COMPOSITE BY NSO/AURA/NSF

The Parker Solar Probe, orbiting the sun since 2018, has also spied small flares launching by snapping magnetic fields. The team calls these jetlets, and they contribute to energizing the solar wind.
“That is totally different from the picture that we knew for decades,” says Raouafi, who led a recent study about this discovery. The solar wind doesn’t just gently blow away from the corona, but instead it is formed by many small explosions.

Parker has also witnessed the sun’s enormous coronal mass ejections, which spew extremely high-speed particles. The spacecraft flew headlong into one of these CMEs last fall. “You can see the violence of that event,” says Raouafi. The blast “basically acted like a vacuum cleaner,” clearing away any particles and even heavier molecules of dust.
“As we are collecting more and more of these events, we will actually learn how the energetic particles get almost to the speed of light,” says Raouafi. “And that will be a huge breakthrough for us.”

A magnetic machine


 Behind the sun’s many bursts and blasts are the constantly changing forces of magnetism. “The force that will propel everything that can impact the Earth … is powered by the sun's magnetic field,” says University of Montreal physicist Paul Charbonneau.

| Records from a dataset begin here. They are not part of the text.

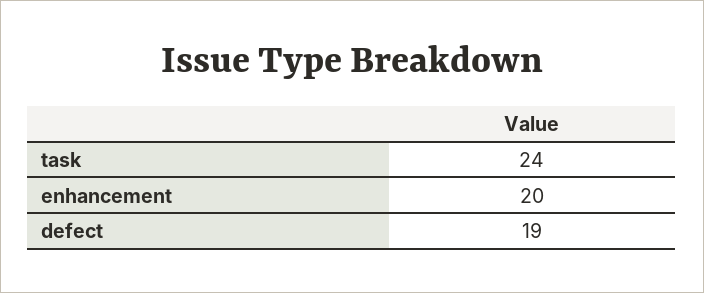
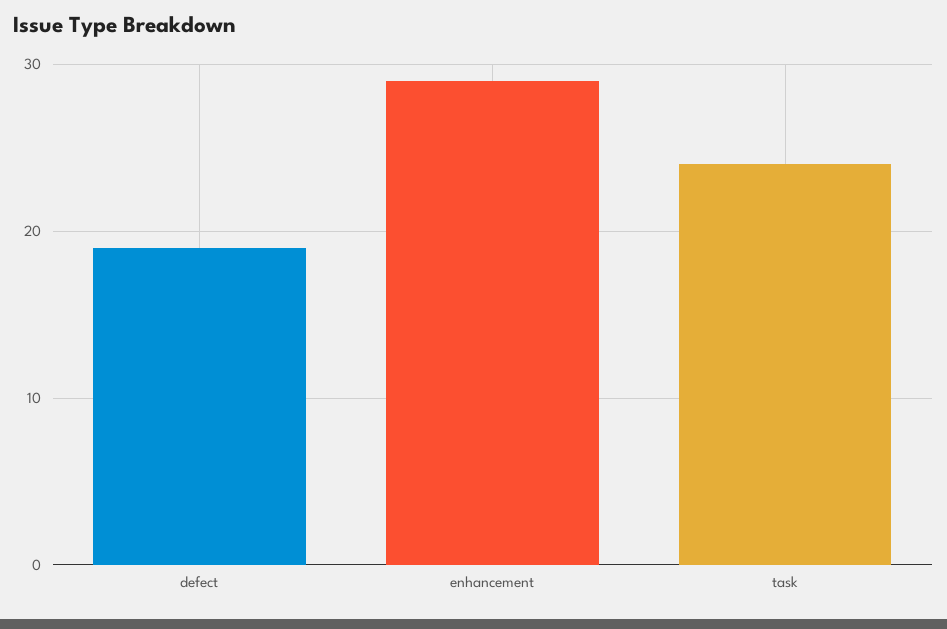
  {
    "task": 24,
-   "enhancement": 20,
+   "enhancement": 29,
    "defect": 19
  }

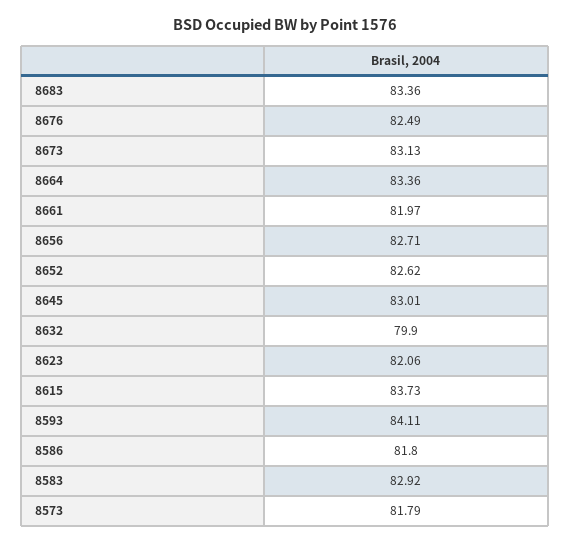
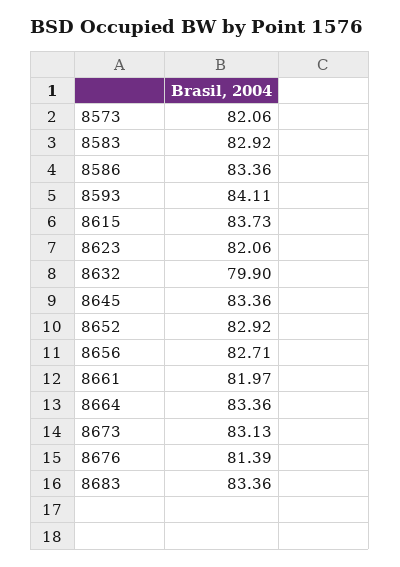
  {
    "8683": 83.36,
-   "8676": 82.49,
+   "8676": 81.39,
    "8673": 83.13,
    "8664": 83.36,
    "8661": 81.97,
    "8656": 82.71,
-   "8652": 82.62,
+   "8652": 82.92,
-   "8645": 83.01,
+   "8645": 83.36,
    "8632": 79.9,
    "8623": 82.06,
    "8615": 83.73,
    "8593": 84.11,
-   "8586": 81.8,
+   "8586": 83.36,
    "8583": 82.92,
-   "8573": 81.79
+   "8573": 82.06
  }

NAT GEO * Explosive new images of the sun* Xflare_square



NASA's Solar Dynamics Observatory watches the sun constantly, and it captured this solar flare, one of the most intense ever seen, on January 9, 2023. Flares and solar eruptions can impact radio communications, electric power grids, navigation signals, and pose risks to spacecraft and astronauts.
IMAGE BY NASA/GSFC/SDO

Flowing electric currents within the sun are so complex that supercomputer models can’t simulate what is happening well enough to match real-world observations. But what researchers do know from centuries of documented observations is that the sun follows a roughly 11-year cycle, where our star’s magnetic activity reaches a minimum, increases to a maximum, and then drops again.
The most recent minimum was in 2019, and the next maximum is expected to peak in 2024 or 2025. As the sun spins, the magnetic fields wrap tighter around the sphere and start to move. Researchers think the fields gather at the sun’s poles, and somehow, “at the end of the solar cycle, the magnetic field that is piled up near the poles of the sun gets dragged inside,” says Charbonneau. Yet scientists don’t know how that happens, or even if it happens, because no telescope that can detect magnetic fields has seen the solar poles. But that’s about to change.

Solar Orbiter is slowing tilting its orbit so that in four to five years, says Chitta, the spacecraft should have a view of the north and south poles. “We can actually track the magnetic fields and then the flow structure at the poles, which will be adding one important missing link,” says Chitta.
As the sun revs up to solar maximum, scientists will be watching, and what they see could transform what we know about the star that our home planet depends on.